**Goal**
Select each line of the records below that contains the string "keys", and copy those lines.

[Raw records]
>>>

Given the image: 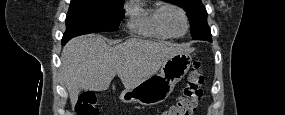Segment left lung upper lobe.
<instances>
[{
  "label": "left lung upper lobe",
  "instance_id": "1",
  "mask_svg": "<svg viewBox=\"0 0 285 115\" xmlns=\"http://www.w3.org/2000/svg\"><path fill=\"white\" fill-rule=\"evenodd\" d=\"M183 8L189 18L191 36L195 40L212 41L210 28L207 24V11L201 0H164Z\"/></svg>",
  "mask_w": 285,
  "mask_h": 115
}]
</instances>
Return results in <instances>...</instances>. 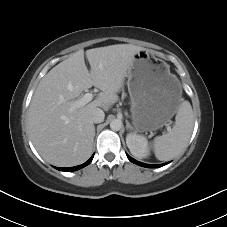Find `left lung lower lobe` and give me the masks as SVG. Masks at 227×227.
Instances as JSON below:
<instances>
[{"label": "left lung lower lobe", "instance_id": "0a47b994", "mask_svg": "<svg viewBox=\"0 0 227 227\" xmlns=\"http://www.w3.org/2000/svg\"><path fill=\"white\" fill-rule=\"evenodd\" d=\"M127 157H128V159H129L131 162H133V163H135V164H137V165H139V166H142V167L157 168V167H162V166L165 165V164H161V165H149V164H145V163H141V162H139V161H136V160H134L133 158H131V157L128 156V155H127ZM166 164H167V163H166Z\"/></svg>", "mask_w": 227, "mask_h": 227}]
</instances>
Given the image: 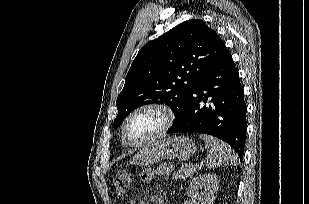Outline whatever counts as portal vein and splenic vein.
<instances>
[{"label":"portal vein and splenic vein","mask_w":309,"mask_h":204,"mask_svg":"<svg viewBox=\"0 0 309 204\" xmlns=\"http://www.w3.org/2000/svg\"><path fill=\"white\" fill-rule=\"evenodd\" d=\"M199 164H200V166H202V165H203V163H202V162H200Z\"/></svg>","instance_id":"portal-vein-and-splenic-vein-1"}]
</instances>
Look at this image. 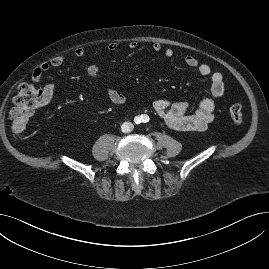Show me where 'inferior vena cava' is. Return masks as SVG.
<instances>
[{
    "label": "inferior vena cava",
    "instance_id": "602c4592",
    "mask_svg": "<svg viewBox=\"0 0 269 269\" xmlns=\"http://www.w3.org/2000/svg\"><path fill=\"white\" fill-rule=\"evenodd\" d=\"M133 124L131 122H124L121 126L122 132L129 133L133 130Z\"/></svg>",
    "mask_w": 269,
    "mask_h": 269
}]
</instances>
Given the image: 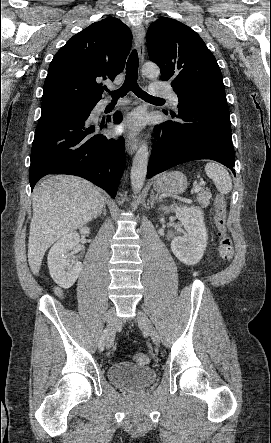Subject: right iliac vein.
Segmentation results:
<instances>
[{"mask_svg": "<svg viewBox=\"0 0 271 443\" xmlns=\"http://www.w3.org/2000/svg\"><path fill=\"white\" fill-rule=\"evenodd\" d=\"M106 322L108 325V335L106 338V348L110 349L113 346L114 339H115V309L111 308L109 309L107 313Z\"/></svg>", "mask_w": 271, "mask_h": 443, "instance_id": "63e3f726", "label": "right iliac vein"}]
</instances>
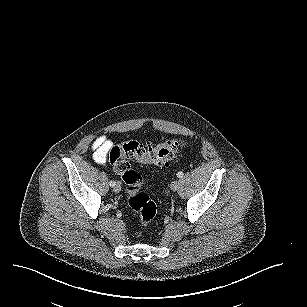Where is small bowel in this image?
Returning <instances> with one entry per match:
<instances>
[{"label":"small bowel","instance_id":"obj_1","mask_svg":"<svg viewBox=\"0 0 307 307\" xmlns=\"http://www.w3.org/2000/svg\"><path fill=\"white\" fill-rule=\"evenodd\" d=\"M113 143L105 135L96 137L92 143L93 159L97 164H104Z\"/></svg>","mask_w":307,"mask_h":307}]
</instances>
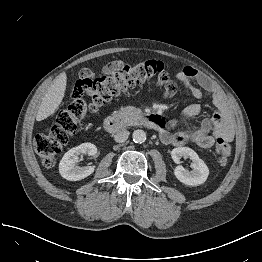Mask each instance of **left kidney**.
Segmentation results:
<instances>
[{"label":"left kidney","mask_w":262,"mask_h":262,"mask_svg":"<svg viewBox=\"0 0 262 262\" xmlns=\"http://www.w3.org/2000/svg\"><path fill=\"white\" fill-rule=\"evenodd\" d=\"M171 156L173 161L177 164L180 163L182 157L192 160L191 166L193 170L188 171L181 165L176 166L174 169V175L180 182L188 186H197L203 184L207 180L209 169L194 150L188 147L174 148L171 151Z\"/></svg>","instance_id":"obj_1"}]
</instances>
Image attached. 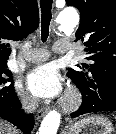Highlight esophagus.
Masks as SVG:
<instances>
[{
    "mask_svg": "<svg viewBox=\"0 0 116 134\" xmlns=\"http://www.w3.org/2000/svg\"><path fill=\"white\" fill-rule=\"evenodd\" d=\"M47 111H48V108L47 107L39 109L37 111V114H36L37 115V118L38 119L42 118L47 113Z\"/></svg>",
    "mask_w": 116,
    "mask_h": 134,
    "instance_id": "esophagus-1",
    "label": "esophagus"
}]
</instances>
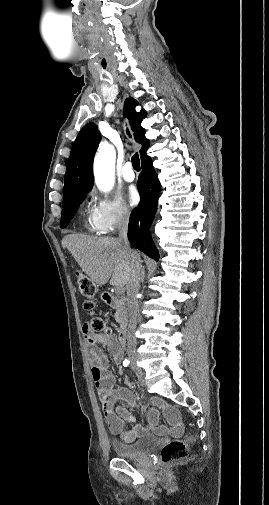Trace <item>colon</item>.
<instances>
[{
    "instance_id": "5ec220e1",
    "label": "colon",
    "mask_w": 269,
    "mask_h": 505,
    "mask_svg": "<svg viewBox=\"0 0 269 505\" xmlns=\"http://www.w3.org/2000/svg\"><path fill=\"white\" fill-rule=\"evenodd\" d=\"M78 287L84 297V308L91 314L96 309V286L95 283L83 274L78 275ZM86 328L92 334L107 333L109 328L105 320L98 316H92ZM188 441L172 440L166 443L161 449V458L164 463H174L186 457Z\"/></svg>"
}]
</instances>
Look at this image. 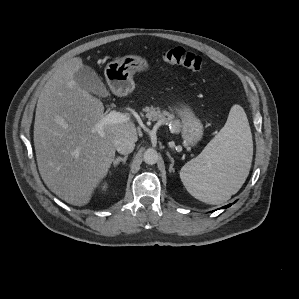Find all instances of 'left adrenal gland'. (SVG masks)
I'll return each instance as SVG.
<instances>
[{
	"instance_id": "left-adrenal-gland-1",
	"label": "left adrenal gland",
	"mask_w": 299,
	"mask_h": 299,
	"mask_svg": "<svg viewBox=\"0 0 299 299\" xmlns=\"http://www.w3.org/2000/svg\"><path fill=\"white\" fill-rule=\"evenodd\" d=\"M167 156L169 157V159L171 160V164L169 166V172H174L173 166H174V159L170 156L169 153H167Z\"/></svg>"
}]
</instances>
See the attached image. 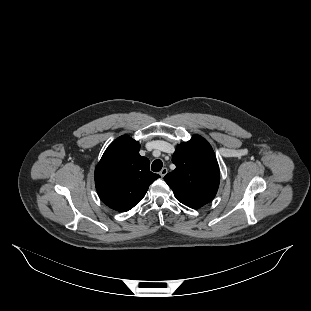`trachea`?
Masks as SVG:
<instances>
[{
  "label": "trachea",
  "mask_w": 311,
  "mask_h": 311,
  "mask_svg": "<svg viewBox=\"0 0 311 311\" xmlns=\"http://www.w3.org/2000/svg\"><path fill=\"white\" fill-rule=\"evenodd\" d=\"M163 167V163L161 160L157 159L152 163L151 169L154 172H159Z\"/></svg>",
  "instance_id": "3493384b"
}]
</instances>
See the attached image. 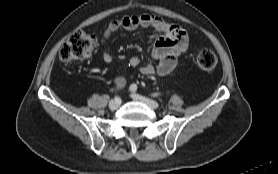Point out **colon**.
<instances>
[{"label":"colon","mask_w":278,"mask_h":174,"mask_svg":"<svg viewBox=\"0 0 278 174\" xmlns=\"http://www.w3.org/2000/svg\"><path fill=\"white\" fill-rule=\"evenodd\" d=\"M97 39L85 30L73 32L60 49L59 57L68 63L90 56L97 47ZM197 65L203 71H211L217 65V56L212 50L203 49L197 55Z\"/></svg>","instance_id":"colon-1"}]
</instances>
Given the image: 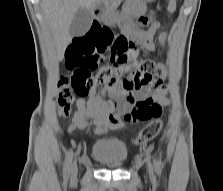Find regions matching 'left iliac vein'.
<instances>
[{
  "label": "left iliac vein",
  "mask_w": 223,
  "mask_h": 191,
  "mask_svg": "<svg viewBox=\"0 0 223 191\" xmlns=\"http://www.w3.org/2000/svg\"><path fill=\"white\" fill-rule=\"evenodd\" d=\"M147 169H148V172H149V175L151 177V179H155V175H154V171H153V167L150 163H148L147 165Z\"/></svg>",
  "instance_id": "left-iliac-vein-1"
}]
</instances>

<<<
>>>

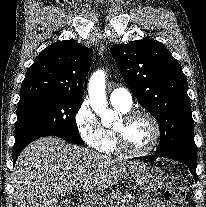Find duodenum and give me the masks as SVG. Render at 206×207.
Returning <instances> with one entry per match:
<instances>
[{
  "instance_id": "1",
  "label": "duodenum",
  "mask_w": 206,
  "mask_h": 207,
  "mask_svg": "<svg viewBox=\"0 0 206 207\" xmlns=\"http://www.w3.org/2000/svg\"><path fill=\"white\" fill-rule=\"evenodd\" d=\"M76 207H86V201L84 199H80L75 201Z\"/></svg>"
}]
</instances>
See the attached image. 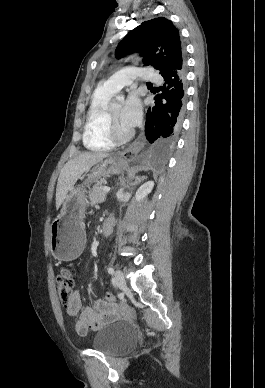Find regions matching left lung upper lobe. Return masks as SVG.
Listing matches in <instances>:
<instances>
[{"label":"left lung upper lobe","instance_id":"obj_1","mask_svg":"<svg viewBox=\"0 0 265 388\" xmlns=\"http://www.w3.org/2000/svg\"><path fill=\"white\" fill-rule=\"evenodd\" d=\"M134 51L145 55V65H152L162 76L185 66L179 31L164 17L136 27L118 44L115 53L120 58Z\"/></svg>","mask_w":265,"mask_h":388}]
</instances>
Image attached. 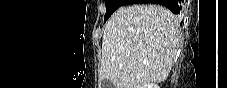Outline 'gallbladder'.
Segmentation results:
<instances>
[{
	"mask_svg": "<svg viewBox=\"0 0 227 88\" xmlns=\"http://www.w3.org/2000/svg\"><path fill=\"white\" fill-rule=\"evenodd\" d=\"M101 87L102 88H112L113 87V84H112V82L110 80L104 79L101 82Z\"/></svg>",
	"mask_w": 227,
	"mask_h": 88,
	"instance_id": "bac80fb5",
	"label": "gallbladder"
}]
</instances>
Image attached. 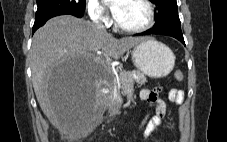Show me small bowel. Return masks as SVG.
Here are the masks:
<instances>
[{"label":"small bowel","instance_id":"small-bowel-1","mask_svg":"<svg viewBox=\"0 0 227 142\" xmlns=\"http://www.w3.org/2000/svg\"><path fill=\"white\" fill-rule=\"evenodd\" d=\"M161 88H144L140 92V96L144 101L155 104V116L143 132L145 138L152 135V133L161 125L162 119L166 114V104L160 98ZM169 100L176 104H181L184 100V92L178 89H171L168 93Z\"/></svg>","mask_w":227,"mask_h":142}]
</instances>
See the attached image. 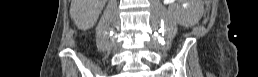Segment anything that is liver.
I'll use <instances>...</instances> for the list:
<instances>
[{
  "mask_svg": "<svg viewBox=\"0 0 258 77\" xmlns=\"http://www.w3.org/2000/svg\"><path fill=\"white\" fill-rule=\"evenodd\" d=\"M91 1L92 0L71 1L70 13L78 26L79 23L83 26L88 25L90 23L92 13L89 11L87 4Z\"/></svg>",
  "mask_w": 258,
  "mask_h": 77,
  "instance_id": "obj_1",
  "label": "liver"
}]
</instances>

<<<
>>>

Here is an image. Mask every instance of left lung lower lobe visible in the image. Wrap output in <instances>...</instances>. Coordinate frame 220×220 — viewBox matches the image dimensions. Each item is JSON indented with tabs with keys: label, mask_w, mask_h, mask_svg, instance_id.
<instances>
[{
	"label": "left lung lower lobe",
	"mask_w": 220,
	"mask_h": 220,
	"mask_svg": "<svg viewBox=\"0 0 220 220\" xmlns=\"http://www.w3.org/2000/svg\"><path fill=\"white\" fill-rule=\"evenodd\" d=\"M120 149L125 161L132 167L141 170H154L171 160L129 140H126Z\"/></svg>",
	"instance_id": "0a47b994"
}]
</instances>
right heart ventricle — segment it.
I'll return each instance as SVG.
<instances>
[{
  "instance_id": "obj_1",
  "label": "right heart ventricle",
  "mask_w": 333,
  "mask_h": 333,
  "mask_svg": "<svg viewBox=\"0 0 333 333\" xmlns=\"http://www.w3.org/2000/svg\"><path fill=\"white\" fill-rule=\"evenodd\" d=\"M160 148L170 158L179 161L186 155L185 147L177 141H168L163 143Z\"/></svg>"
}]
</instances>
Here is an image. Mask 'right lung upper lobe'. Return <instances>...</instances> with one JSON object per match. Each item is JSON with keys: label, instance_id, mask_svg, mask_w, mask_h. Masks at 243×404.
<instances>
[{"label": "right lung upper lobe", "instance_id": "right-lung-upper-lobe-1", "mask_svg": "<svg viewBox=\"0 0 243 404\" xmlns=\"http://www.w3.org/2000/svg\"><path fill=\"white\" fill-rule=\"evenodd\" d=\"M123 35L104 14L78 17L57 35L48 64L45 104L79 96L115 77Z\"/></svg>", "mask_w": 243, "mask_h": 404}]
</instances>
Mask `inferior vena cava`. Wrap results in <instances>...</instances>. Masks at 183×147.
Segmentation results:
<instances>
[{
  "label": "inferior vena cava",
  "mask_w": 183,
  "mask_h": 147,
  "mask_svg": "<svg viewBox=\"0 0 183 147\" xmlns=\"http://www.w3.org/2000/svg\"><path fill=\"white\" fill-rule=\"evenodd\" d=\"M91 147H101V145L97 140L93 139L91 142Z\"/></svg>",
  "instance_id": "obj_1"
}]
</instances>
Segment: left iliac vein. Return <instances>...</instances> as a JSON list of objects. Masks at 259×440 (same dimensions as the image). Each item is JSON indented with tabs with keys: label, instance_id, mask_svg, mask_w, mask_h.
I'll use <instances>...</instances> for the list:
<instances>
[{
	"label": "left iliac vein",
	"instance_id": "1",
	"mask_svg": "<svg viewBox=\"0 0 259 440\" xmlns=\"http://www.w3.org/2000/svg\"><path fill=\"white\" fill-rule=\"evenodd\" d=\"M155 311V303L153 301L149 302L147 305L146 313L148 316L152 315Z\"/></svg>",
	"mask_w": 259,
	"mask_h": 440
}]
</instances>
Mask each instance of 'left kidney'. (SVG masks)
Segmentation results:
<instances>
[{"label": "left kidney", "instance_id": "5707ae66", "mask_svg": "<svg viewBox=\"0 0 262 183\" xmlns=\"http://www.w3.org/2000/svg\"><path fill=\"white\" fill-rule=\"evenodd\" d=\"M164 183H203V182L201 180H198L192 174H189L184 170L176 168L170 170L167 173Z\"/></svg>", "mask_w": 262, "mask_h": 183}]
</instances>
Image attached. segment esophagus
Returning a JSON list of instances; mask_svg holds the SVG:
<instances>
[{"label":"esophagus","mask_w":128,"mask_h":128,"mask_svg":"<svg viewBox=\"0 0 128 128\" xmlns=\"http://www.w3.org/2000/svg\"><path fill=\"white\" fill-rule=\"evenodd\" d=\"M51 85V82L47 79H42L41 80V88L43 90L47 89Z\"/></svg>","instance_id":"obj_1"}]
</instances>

<<<

**Solution to this task**
Here is an image. Mask every instance of left lung lower lobe visible in the image. Wrap output in <instances>...</instances>. Coordinate frame 220×220 — viewBox matches the image dimensions. Each item is JSON indented with tabs with keys: label, mask_w, mask_h, mask_svg, instance_id.
Here is an image. Mask 'right lung upper lobe'. Return <instances>...</instances> with one JSON object per match. Each item is JSON with keys: label, instance_id, mask_svg, mask_w, mask_h. Masks at 243×404.
Segment: left iliac vein. Return <instances>...</instances> as a JSON list of objects. Masks at 259×440 (same dimensions as the image). Each item is JSON indented with tabs with keys: label, instance_id, mask_svg, mask_w, mask_h.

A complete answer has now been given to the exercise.